# Text block
====
Business Management Sections

Tough Love

Executive Coach Helps Clients Get to the Next Level

Anne Weiss

Anne Weiss says that, while she sometimes helps clients affect change, more often, she is engaged in “tweaking” their habits and thought processes.

Amy Jamrog remembers the first time she met Anne Weiss — and coming away both impressed and more than a little scared, which, in this case, was a good thing.
“She thinks really, really big,” recalled Jamrog, a wealth-management adviser and principal with the Jamrog Group, affiliated with Northwestern Mutual, adding that her career in financial services was then about five years old and at what could only be described as a crossroads, which is why colleagues had referred her to an executive coach and, specifically, Weiss.
“If you mention that someday, one day, you hope to accomplish ‘X,’ she’ll want to get that done in the first year,” said Jamrog while elaborating on what she found scary about her new coach. “And that’s what we did; I told her my three-year vision for my practice, and she said, ‘why don’t we do that in 12 months?’
“She’s synonymous with ‘tough love’ — if you say this is what you want to accomplish, she will not let up in seeing that you do,” Jamrog went on, adding that, overall, what Weiss helped her find professionally were consistency, accountability, and a calendar that consistently generated a proper work/life balance as her circumstances changed.
====
# Dataset extract
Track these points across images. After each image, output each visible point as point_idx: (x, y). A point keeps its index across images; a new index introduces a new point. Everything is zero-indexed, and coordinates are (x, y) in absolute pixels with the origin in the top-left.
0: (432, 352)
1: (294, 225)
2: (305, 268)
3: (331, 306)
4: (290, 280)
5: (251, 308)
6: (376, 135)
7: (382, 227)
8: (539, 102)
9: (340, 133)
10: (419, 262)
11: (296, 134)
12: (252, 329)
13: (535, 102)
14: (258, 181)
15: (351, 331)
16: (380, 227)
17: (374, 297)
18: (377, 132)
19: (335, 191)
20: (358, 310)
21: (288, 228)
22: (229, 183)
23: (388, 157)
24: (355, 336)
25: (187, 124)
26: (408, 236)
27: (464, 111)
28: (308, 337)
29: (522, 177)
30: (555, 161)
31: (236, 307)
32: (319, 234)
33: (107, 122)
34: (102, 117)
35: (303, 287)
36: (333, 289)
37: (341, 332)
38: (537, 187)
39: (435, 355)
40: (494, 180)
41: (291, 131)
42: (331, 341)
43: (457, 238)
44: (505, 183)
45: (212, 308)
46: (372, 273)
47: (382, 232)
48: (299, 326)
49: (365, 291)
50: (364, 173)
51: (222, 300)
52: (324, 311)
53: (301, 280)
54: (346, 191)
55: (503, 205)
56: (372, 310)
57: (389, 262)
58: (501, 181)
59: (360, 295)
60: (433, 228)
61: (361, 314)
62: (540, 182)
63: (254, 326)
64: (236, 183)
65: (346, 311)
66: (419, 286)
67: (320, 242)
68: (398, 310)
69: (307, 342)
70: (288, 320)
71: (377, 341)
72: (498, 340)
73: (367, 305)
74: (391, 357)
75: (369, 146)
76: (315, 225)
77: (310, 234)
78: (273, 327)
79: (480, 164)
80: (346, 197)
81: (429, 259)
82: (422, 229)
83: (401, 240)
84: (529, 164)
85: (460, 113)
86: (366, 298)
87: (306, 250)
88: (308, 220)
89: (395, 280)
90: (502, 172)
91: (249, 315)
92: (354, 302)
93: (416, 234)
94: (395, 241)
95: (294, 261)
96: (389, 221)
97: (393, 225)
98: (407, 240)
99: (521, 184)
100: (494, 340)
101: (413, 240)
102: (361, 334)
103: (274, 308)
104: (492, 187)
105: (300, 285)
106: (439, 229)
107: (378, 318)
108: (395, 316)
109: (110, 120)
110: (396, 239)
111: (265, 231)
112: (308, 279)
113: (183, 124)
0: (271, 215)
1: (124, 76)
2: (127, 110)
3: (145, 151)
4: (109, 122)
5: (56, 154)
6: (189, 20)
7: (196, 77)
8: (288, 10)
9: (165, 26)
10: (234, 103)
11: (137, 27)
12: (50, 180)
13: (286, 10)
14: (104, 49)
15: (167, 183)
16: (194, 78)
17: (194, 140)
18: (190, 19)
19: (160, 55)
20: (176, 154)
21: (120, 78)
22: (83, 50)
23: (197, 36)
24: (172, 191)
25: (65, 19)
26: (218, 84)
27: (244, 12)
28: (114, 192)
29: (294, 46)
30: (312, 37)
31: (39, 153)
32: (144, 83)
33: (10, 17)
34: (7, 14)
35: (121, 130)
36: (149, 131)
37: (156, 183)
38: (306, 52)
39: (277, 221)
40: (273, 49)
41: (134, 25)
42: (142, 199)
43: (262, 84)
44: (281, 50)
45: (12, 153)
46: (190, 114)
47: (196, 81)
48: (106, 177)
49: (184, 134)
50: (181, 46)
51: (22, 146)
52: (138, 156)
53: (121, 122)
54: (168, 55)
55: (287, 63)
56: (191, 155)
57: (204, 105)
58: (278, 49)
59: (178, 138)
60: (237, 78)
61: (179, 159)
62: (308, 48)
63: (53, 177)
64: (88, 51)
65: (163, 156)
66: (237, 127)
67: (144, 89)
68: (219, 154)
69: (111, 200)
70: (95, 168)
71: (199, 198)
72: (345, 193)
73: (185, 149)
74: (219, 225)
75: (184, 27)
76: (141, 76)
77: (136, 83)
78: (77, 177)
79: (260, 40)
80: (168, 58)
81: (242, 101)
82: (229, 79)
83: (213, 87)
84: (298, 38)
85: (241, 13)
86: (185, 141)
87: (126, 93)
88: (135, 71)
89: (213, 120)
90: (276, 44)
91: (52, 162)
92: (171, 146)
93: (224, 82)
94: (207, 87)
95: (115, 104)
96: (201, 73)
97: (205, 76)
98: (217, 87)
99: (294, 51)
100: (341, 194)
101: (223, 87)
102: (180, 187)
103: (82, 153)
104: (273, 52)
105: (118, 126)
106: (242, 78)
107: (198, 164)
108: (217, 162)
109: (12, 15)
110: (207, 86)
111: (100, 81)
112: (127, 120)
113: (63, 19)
====
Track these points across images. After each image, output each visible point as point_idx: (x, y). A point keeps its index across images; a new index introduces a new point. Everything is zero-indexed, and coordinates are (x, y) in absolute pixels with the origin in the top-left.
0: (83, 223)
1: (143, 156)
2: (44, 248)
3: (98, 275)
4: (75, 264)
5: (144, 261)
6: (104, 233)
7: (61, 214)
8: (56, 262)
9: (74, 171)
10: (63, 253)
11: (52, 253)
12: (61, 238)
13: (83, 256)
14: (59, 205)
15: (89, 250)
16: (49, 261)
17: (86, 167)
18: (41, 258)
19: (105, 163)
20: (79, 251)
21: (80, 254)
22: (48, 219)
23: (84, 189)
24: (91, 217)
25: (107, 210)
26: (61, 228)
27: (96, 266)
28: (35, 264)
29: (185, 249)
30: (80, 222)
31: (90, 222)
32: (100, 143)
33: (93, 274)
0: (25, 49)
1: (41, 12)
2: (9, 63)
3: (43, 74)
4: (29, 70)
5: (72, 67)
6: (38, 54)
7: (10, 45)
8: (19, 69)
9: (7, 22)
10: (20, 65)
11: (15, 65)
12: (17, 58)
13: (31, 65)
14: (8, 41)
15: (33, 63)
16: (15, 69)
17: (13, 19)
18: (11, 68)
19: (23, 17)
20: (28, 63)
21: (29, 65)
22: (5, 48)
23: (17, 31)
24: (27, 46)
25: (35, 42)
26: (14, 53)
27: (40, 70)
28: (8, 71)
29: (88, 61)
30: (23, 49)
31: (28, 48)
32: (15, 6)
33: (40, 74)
====
# Task list
• a. Answer these questions using the executive coaching article.
(i) Which company is the Jamrog Group affiliated with?
(ii) About how long had Jamrog's career in financial services been underway when colleagues referred her to an executive coach?
(iii) What timeframe did Weiss suggest after Jamrog described her three-year vision for her practice?
• b. Translate this sentence from the executive coaching article into Spanish: "Amy Jamrog remembers the first time she met Anne Weiss — and coming away both impressed and more than a little scared, which, in this case, was a good thing."
• c. Reproduce the executive coaching article between "Business Management Sections" and "and, specifically, Weiss.", inclusive.

# Task-by-task answers
• a.
(i) Northwestern Mutual
(ii) About five years
(iii) 12 months

• b. Amy Jamrog recuerda la primera vez que conoció a Anne Weiss — y haber salido de ese encuentro a la vez impresionada y más que un poco asustada, lo cual, en este caso, fue algo bueno.

• c.
Business Management Sections

Tough Love

Executive Coach Helps Clients Get to the Next Level

Anne Weiss

Anne Weiss says that, while she sometimes helps clients affect change, more often, she is engaged in “tweaking” their habits and thought processes.

Amy Jamrog remembers the first time she met Anne Weiss — and coming away both impressed and more than a little scared, which, in this case, was a good thing.
“She thinks really, really big,” recalled Jamrog, a wealth-management adviser and principal with the Jamrog Group, affiliated with Northwestern Mutual, adding that her career in financial services was then about five years old and at what could only be described as a crossroads, which is why colleagues had referred her to an executive coach and, specifically, Weiss.